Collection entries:
★ ★ ★ ★ ★ ★ ★
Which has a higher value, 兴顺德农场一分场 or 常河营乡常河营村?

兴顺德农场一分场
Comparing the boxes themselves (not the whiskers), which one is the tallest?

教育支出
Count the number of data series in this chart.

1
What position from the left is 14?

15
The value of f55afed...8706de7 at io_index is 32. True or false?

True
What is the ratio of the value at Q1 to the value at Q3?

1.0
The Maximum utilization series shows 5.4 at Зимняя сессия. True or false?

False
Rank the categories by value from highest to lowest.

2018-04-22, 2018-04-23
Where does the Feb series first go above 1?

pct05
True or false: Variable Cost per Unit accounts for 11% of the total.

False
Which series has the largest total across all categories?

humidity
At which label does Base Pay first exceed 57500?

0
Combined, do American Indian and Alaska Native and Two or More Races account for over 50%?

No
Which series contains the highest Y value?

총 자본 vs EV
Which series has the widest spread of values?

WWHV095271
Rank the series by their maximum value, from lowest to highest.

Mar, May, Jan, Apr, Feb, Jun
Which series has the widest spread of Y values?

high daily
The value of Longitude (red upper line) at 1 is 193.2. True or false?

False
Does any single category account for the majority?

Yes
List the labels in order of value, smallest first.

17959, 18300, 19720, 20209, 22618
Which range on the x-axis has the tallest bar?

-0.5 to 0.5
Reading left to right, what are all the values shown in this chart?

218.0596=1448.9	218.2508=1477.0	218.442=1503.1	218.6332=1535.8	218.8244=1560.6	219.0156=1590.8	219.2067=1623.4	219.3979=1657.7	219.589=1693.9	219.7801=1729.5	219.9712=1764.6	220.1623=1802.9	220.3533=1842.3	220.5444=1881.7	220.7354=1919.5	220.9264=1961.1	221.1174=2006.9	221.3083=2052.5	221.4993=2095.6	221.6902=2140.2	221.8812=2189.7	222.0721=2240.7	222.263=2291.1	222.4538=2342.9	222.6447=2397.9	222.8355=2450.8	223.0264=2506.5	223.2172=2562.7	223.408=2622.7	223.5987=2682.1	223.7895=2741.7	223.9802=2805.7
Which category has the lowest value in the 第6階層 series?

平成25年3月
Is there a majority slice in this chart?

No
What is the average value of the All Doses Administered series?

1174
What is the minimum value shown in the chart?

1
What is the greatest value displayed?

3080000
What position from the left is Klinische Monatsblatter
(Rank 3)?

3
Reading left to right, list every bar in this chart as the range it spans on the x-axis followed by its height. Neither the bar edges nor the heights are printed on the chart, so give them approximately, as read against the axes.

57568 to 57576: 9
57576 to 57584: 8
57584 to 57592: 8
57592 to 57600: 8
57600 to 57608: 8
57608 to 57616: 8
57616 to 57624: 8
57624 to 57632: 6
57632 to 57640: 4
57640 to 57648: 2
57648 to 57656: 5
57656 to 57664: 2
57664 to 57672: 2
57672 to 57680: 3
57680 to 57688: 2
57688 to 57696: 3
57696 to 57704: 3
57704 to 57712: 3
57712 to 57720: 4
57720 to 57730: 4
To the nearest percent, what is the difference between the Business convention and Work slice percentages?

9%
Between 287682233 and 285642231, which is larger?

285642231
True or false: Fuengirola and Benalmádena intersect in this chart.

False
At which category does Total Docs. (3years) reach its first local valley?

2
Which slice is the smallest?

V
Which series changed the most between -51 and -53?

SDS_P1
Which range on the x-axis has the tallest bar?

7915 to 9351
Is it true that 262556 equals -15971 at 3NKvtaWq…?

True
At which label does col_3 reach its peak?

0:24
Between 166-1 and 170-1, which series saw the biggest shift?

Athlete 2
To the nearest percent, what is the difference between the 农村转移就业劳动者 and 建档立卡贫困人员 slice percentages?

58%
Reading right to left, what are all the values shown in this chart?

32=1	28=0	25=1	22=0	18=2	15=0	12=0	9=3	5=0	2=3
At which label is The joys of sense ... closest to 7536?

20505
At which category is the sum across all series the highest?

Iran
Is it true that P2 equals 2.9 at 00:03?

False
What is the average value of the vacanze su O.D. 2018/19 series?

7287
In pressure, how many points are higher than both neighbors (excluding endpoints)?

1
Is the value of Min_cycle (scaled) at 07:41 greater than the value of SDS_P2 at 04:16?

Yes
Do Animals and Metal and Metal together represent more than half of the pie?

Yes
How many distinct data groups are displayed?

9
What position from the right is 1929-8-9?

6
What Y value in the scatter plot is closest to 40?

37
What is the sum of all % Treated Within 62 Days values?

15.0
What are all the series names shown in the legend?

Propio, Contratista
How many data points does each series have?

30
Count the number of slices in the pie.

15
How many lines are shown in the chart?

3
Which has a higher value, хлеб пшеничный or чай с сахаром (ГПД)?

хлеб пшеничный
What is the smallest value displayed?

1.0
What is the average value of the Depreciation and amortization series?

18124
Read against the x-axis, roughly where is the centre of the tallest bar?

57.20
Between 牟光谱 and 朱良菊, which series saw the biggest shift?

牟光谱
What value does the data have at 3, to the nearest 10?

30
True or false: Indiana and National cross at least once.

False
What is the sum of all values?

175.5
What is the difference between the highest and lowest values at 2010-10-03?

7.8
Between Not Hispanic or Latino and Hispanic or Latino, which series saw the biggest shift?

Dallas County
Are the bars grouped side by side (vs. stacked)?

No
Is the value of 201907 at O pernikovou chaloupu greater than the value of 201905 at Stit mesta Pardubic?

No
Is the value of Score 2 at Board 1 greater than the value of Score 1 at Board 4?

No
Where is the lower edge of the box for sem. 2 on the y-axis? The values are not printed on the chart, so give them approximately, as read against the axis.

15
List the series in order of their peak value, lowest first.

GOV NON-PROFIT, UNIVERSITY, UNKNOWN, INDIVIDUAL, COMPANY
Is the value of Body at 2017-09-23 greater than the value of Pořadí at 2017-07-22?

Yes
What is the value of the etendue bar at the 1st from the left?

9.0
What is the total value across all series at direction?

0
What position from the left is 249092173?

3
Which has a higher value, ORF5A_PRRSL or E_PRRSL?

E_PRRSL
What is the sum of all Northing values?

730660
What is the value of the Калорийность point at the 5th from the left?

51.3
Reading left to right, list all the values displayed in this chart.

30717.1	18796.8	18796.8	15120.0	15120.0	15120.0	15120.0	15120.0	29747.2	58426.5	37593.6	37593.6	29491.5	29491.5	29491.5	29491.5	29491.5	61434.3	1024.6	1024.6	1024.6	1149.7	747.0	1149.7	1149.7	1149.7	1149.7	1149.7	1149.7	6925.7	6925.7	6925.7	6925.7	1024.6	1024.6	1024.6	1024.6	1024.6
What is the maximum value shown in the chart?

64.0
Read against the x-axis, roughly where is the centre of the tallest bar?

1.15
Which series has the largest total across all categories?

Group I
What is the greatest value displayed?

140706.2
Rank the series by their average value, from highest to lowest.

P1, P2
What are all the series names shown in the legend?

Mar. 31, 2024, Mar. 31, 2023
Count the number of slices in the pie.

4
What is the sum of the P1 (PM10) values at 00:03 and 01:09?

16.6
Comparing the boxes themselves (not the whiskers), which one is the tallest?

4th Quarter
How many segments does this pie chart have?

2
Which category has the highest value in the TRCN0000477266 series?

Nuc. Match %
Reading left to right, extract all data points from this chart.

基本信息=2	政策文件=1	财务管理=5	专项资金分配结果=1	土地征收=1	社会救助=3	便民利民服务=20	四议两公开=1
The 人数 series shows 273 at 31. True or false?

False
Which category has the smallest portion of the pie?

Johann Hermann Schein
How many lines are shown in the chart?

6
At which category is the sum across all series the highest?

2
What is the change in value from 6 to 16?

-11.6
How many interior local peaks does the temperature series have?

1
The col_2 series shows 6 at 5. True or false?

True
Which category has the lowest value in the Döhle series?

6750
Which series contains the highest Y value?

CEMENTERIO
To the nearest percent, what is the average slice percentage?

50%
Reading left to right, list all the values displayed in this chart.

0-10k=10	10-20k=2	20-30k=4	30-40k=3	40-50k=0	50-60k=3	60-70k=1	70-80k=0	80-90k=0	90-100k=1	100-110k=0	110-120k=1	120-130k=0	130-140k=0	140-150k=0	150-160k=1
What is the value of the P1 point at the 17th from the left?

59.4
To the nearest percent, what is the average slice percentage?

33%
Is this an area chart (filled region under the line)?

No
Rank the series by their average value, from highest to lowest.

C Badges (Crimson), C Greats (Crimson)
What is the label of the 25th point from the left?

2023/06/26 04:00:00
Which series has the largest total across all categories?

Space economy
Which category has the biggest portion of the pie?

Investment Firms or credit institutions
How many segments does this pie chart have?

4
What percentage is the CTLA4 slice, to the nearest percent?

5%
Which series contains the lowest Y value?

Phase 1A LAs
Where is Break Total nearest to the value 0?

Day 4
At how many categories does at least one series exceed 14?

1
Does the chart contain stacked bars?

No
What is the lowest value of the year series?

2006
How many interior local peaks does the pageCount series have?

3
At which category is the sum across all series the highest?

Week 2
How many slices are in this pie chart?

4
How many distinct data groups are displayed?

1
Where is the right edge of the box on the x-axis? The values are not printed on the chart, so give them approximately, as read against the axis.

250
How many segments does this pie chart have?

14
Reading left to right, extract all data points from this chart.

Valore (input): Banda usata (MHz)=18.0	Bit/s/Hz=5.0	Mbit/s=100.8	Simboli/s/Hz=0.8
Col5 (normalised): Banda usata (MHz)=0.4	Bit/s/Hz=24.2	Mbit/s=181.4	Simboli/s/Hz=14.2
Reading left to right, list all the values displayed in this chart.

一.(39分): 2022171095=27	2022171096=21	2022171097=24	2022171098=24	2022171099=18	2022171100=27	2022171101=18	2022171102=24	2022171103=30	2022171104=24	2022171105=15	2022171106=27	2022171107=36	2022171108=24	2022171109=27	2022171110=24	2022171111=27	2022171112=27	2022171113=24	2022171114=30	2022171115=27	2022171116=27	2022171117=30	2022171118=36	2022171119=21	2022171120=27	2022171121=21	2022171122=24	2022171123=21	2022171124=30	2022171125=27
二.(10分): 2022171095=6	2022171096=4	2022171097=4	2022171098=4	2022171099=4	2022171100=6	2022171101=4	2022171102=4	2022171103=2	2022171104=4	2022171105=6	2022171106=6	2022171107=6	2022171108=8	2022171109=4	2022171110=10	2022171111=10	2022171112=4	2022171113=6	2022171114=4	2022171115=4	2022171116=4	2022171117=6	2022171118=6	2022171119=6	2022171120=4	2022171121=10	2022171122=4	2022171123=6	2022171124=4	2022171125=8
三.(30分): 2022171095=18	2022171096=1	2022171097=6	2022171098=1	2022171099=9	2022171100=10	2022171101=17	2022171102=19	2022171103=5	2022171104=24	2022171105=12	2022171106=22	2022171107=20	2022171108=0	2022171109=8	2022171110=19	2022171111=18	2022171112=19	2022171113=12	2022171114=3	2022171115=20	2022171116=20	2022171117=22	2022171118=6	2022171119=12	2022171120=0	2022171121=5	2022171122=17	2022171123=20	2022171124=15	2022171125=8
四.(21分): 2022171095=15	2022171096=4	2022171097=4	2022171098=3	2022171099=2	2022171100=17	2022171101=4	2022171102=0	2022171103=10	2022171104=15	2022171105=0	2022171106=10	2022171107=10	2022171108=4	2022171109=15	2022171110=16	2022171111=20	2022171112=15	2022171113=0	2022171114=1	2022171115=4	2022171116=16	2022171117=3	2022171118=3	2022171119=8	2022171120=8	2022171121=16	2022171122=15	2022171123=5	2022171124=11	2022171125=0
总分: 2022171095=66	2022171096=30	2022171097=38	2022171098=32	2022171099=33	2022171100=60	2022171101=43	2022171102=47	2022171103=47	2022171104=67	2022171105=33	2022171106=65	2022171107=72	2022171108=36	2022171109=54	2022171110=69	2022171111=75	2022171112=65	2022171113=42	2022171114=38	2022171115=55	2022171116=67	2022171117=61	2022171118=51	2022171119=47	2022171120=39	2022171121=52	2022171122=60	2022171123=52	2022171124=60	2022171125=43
★ ★ ★ ★ ★ ★ ★
* WHAT TO WORK ON: Please retype the rows from the first line through the line holding "The value of f55afed...8706de7", inclusive.

* RESPONSE FOR THIS EXERCISE:
Which has a higher value, 兴顺德农场一分场 or 常河营乡常河营村?

兴顺德农场一分场
Comparing the boxes themselves (not the whiskers), which one is the tallest?

教育支出
Count the number of data series in this chart.

1
What position from the left is 14?

15
The value of f55afed...8706de7 at io_index is 32. True or false?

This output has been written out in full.